Poiché la vita è sceneggiatrice, in quell’estate dell’88, oltre a Dalla/Morandi, uscì Jovanotti for President, e a fine anno era l’undicesimo disco più venduto in Italia, mentre Dalla/Morandi era il quarto; ma ogni tanto qualcuno instagramma la foto d’una pagina di giornale nella settimana in cui Jovanotti stava sopra a Dalla/Morandi, e ogni volta io m’immagino Lorenzo che chiama Gianni per fargli le sue scuse retroattive.
Poiché la vita è sceneggiatrice, l’88 è anche l’anno del ritorno di Ranieri: quello in cui vince Sanremo con Perdere l’amore, una canzone che ha una modalità gucciniana di selezione degli ascoltatori; gli immaturi pensano parli della fine d’una relazione, noialtri adulti sappiamo che è una canzone sull’unico tema interessante: diventare vecchi (so che non potete stare senza sapere che la mia canzone jovanottiana preferita, visto che ormai nel derby tra Morandi e Ranieri ho intromesso Cherubini, è Quando sarò vecchio, della quale mi piace ricordare il verso «molti che conosco saran morti, sepolti sotto metri di irriconoscenza»).
E sì, lo so che tra i partecipanti annunciati a questo Sanremo, oltre a una sleppa di nomi che non so chi siano, e altrettanti che so esistano ma dei quali non ho mai sentito una canzone, c’è anche Mahmood, autore di Soldi, la più bella canzone italiana degli ultimi non so quanti anni, ma Mahmood è un vivente: noialtre vegliarde tifiamo i coetanei, mica i viventi. O, per dirla con la mia canzone jovanottiana preferita: «Quando sarò vecchio, sarò vecchio: di quelli che nessuno vuole avere intorno, perché ha visto tutto e ha fatto tutto, e non sopporta quelli che ora è il loro turno».
Se guardiamo a Sanremo come un prodotto per l’epoca dei cuoricini e non per noialtre vegliarde, Morandi ha più chance di Ranieri. Gianni è una presenza social, «foto di Anna» è lessico famigliare anche per chi i social li odia, fa i video con Rovazzi, palleggia col postmoderno come neanche Orietta Berti.
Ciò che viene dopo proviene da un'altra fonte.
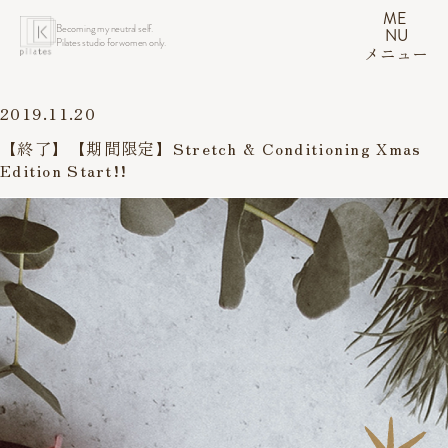
ME
Becoming my neutral self.
NU
Pilates studio for women only.
メニュー
2019.11.20
【終了】【期間限定】Stretch & Conditioning Xmas
Edition Start!!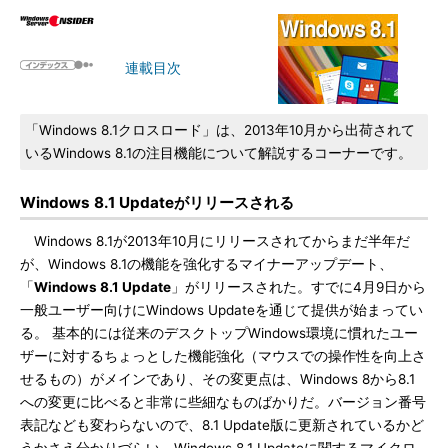
連載目次
「Windows 8.1クロスロード」は、2013年10月から出荷されて
いるWindows 8.1の注目機能について解説するコーナーです。
Windows 8.1 Updateがリリースされる
Windows 8.1が2013年10月にリリースされてからまだ半年だ
が、Windows 8.1の機能を強化するマイナーアップデート、
「
Windows 8.1 Update
」がリリースされた。すでに4月9日から
一般ユーザー向けにWindows Updateを通じて提供が始まってい
る。 基本的には従来のデスクトップWindows環境に慣れたユー
ザーに対するちょっとした機能強化（マウスでの操作性を向上さ
せるもの）がメインであり、その変更点は、Windows 8から8.1
への変更に比べると非常に些細なものばかりだ。バージョン番号
表記なども変わらないので、8.1 Update版に更新されているかど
Ranieri non è che conduca vita ritirata, eh; va ad Amici, e a Sanremo duetta con Tiziano Ferro, ma perlopiù fa teatro, o varietà di quelli in cui si esibisce gente capace e non dilettanti con la cui incapacità empatizzare: non è figlio di questo secolo (non lo è neanche Gianni, ma finge meglio).
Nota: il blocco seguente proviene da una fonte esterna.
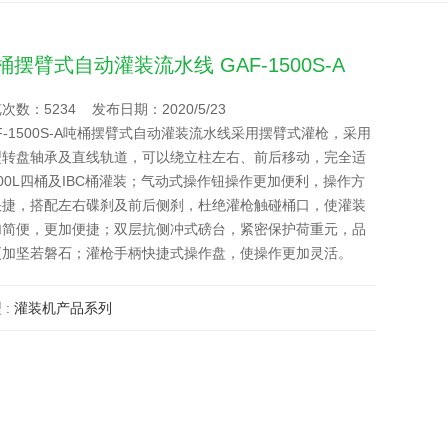
桶摆臂式自动灌装流水线 GAF-1500S-A
次数：5234 发布日期：2020/5/23
F-1500S-A吨桶摆臂式自动灌装流水线采用摆臂式灌枪，采用
型转盘轴承及直线轨道，可以绕立柱左右、前后移动，完全适
00L四桶及IBC桶灌装；气动式操作钮操作更加便利，操作方
快捷，搭配左右碟刹及前后侧刹，杜绝灌枪触碰桶口，使灌装
加简便，更加便捷；双层抗侧冲式磅台，紧密保护荷重元，品
更加坚若磐石；灌枪手柄快捷式操作盘，使操作更加灵活。
 :
灌装机产品系列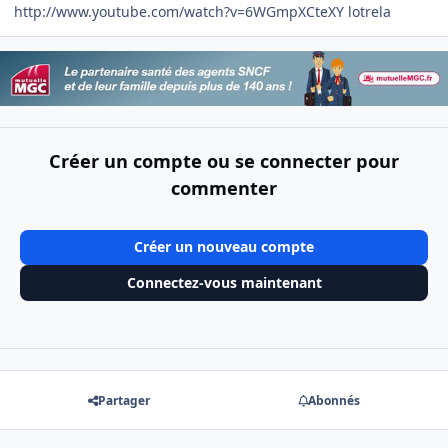
http://www.youtube.com/watch?v=6WGmpXCteXY lotrela
Créer un compte ou se connecter pour
commenter
Créer un nouveau compte
Connectez-vous maintenant
Partager
Abonnés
Insomma, Sanremo 2022 sarà come il Canzonissima del 1972. Per chi l’ha visto e per chi non c’era: concorrevano entrambi, vinse Ranieri, Morandi arrivò secondo. Terza in classifica, Iva Zanicchi, anche lei in gara al Sanremo di quest’anno. Che è quindi ufficialmente una replica. Amadeus fa Pippo Baudo, e Fiorello può fare Loretta Goggi, che la Canzonissima 72 la conducevano. Il problema è che l’ospite speciale di quell’edizione era Vittorio Gassman, e non so a chi intendano farlo sostituire, ma ecco, attore italiano cinquantenne che ha un simile inarrivabile termine di paragone: ti vedo e ti piango.